Prompt 1
Answer each question from the passage on hands-on lab options.
(a) Which two services provide support for text that instructs users what to do?
(b) What is the name of the VSCode extension that enables similar functionality?
(c) What do some experimental projects explore simulating inside the browser?
Prompt 2
Extend the passage on hands-on lab options, picking up after its final sentence.

Extract provided

A special case of integration is text to instruct users what to do. Katacoda and Google Cloud Shell both provide support for this. In addition, one can enable similar things for any project when inside VSCode, through an extension called Autodidact.
Alternative considered

There are some experimental projects that explore the possibility of simulating other programming languages, or even an entire VM, inside the browser. This raises an (im)practical possibility of a client-side only hands-on lab.
This is an interesting route. On one hand, it certainly has its appeal - as everything runs on client-side, it fulfills our requirement of not having a server, and it is certainly robust against free cloud provider ceasing the offer since we're not using any in the first place!

Record list
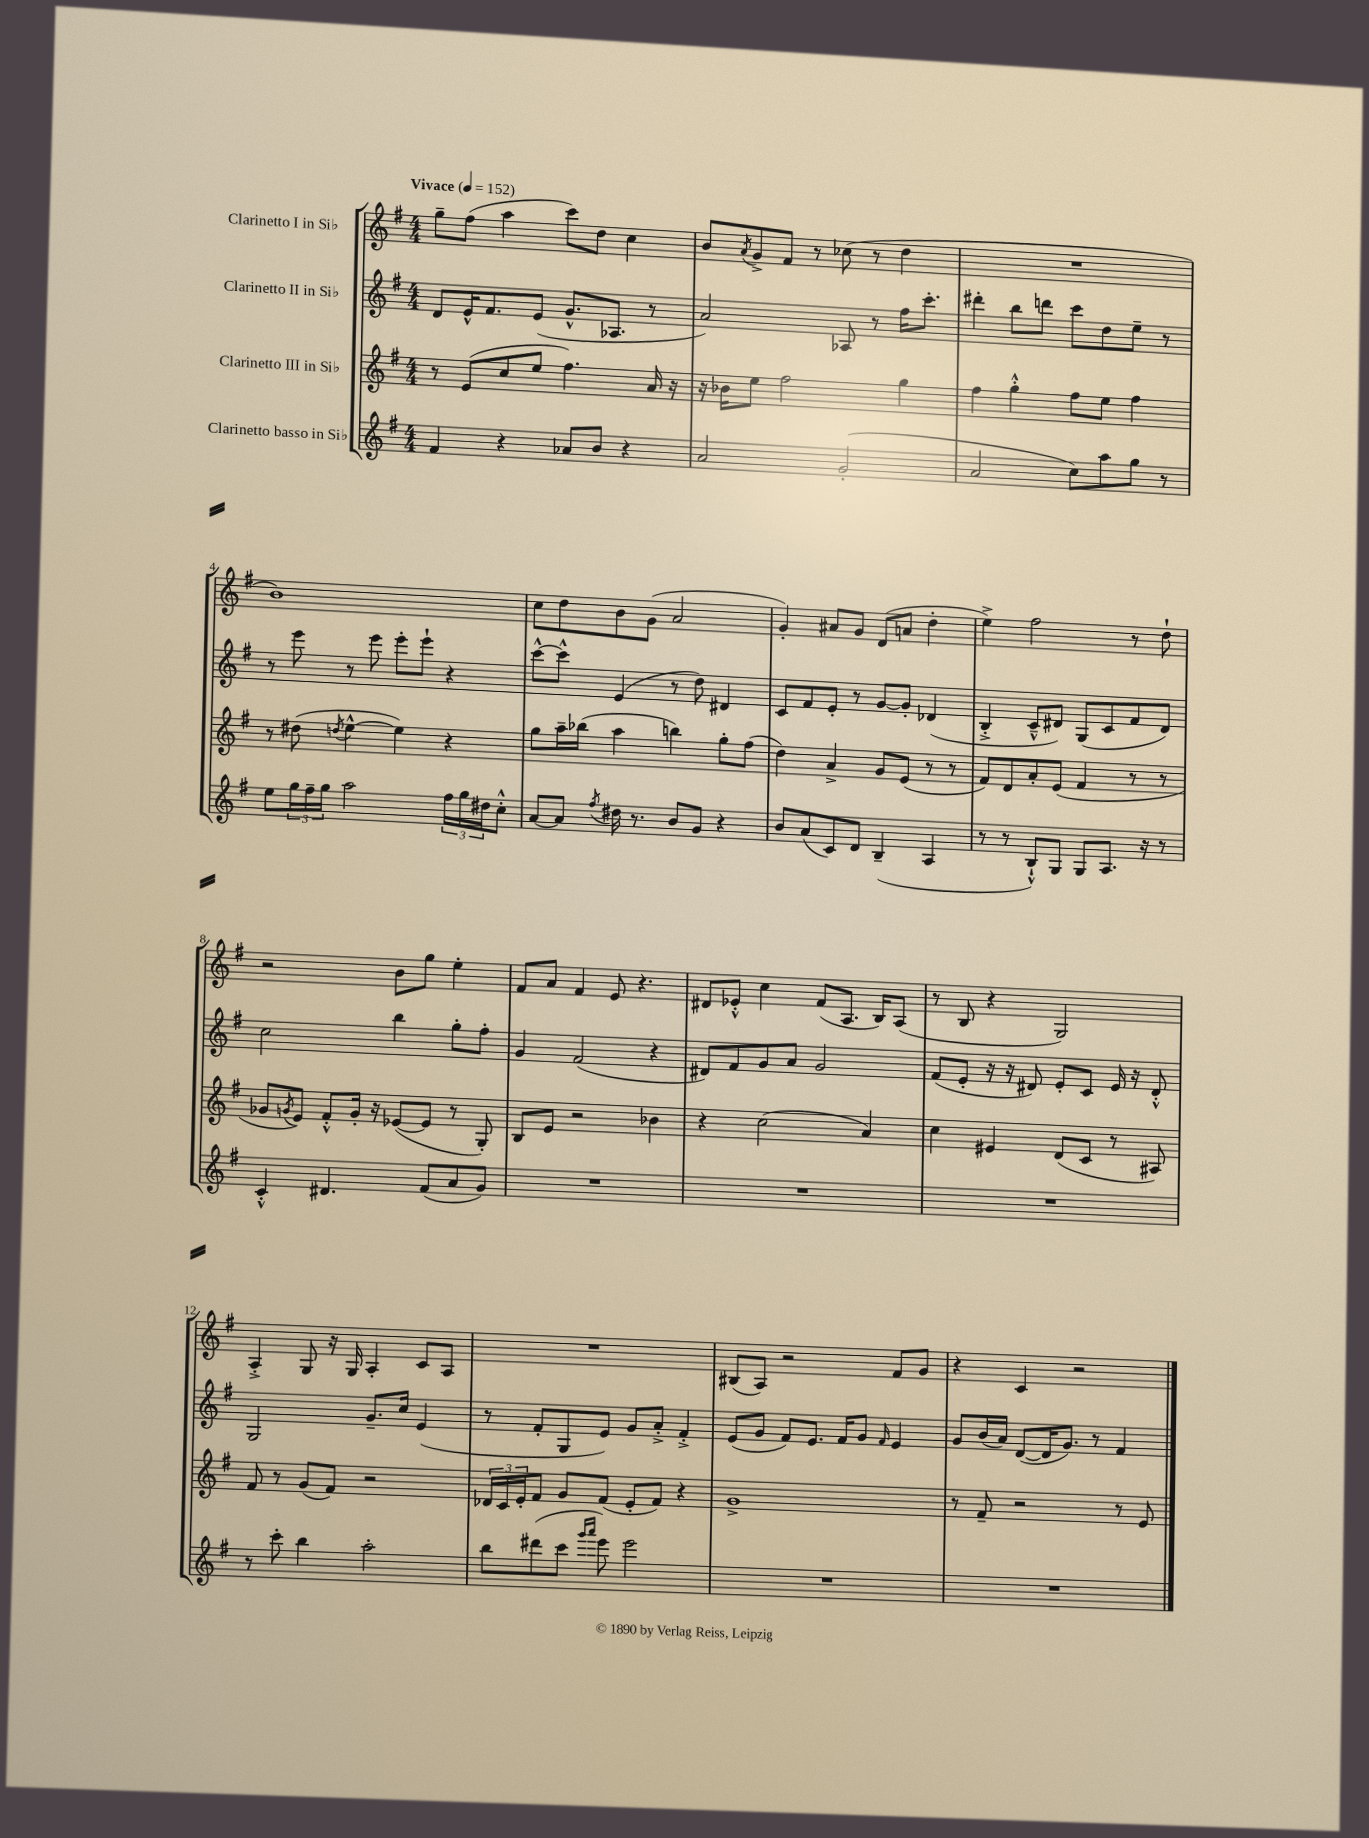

**kern	**kern	**kern	**kern
*staff4	*staff3	*staff2	*staff1
*clefG2	*clefG2	*clefG2	*clefG2
*k[f#]	*k[f#]	*k[f#]	*k[f#]
*M4/4	*M4/4	*M4/4	*M4/4
*MM152	*MM152	*MM152	*MM152
4f#	8r	8d	8gg~
.	(8e	16e^^	(8ff#
.	.	8.f#	.
4r	8cc	.	4aa
.	8ee	(8e	.
8a-	4.ff#)	8.g^^	8ccc)
8b	.	.	8dd
.	.	8.A-	.
4r	.	.	4cc
.	16a	8r	.
.	16r	.	.
=	=	=	=
2a	16r	2a)	8b
.	16b-	.	.
.	.	.	8qa
.	8ee	.	8g^
.	2ff#	.	8f#
.	.	.	8r
(2g'	.	8A-	(8cc-
.	.	8r	8r
.	4gg	16ff#	4dd
.	.	8.ccc'	.
=	=	=	=
2a	4ff#	4ddd#'	1r
.	4gg'^^	8bb	.
.	.	8ddd	.
8cc)	8ff#	8ccc	.
8aa	8ee	8dd	.
8gg	4ff#	8ee~	.
8r	.	8r	.
=	=	=	=
8ee	8r	8r	1b)
24gg	(8dd#	8eee	.
24ff#~	.	.	.
24gg	.	.	.
.	8qdd	.	.
2aa	[4ee^^	8r	.
.	.	8eee	.
.	4ee])	8eee'	.
.	.	8eee`	.
24ff#	4r	4r	.
24gg	.	.	.
24dd#	.	.	.
8cc'^^	.	.	.
=	=	=	=
[8a	8gg	[8ccc^^	8cc
8a]	16aa~	8ccc^^]	8dd
.	(16bb-	.	.
8qff#	.	.	.
16dd#	4aa	(4e	8b
8.r	.	.	.
.	.	.	(8g
8b	4bb)	8r	2a
8g	.	8dd)	.
4r	8gg'	4d#	.
.	(8ff#	.	.
=	=	=	=
8b	4dd)	8c	4g')
(8a	.	8f#	.
8c)	4a^	8e'	8a#
8d	.	8r	8g
(4B~	8g	[8g	(8d
.	(8e	8g']	8a
4A	8r	(4d-	4dd'
.	8r	.	.
=	=	=	=
8r	8f#)	4B'^	4ee^)
8r	8d	.	.
8B`^^)	8a'	8c~^^	2ff#
8G	(8e	8d#)	.
8G	4f#	(8G	.
8.A	.	8c	.
.	8r	8f#	8r
16r	.	.	.
8r	8r	8d#)	8dd`
=	=	=	=
4c'^^	8g-	2cc	2r
.	8qg	.	.
.	8e)	.	.
4.d#	8f#'^^	.	.
.	16g'	.	.
.	16r	.	.
.	([8e-	4bb	8b
(8f#	8e-]	.	8gg
8a	8r	8gg'	4ee'
8g)	8G')	8ff#'	.
=	=	=	=
1r	8B	4g	8f#
.	8e	.	8a
.	2r	(2f#	4f#
.	.	.	8e
.	.	.	4.r
.	4b-	4r	.
=	=	=	=
1r	4r	8d#)	8d#
.	.	8f#	8e-'^^
.	(2cc	8g	4cc
.	.	8a	.
.	.	2g	(8f#
.	.	.	8.A
.	4a)	.	.
.	.	.	16B)
.	.	.	(8A
=	=	=	=
1r	4cc	(8f#	8r
.	.	8e'	8B
.	4e#	16r	4r
.	.	16r	.
.	.	8d#)	.
.	(8d	8e'	2G)
.	8c	8c	.
.	8r	16e	.
.	.	16r	.
.	8A#)	8d#'^^	.
=	=	=	=
8r	8f#	2G	4A'^
8ccc'	8r	.	.
4bb	(8g	.	8G
.	8f#)	.	16r
.	.	.	16G
2aa'	2r	8.g~	4A'
.	.	16cc	.
.	.	(4e	8c
.	.	.	8A
=	=	=	=
8bb	24d-	8r	1r
.	24c	.	.
.	24e'	.	.
(8ddd#	8f#	8f#'	.
8ccc	8g	8G	.
16qqggg	.	.	.
16qqaaa	.	.	.
8eee)	(8f#	8e)	.
2eee	8e'	8g	.
.	8f#)	8a'^	.
.	4r	4f#'^	.
=	=	=	=
1r	1g^	(8e	(8B#
.	.	8g	8A)
.	.	8f#)	2r
.	.	8.e	.
.	.	16f#	.
.	.	8g	.
.	.	16qqf#	.
.	.	4e	8f#
.	.	.	8g
=	=	=	=
1r	8r	8g	4r
.	8f#~	(16b	.
.	.	16a)	.
.	2r	([8d	4c
.	.	16d]	.
.	.	8.g)	.
.	.	.	2r
.	.	8r	.
.	8r	4f#	.
.	8e	.	.
==	==	==	==
*-	*-	*-	*-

Response 1
(a) Katacoda and Google Cloud Shell.
(b) Autodidact.
(c) Other programming languages, or even an entire VM.

Response 2
However, there are some downsides as well. The underlying technologies involved is very advanced and can be difficult to integrate/adapt, even at a purely application level. And we can expect that it will not be as performant as the cloud equivalent, because it usually involves using the browser's Javascript/WASM engine as a computational substrate, and it usually need to transgress the language boundaries, through advanced transpilation technique. Indeed, experiments suggest that there would be at least one (maybe more) full order of magnitude slowdown compared to native execution. Finally, due to the browser sandbox, certain features are fundamentally impossible without at least some server component - the main example being network access (for the VM case, they are overcome by having a network proxy that let the browser connect via websocket).
Because the tech is not yet fully mature, we ultimately opted for being pragmatic and uses the free cloud resources instead. That said, this can be saved as a fallback option. Also, in some special cases a client-side only option is relatively speaking more feasible:

(?) For short code snippet compilation, one can either uses the Emscripten project, which compiles LLVM -> Javascript/WASM, or uses compiler that directly compiles down to WASM.
For HTML/CSS/Javascript, often we can get away with just an iframe for simple use cases.

Finally, for reference, some famous client-side projects in this space:

Copy/v86 - Emulate a full VM in browser (github, homepage)
Iodide - Jupyter notebook without server (github)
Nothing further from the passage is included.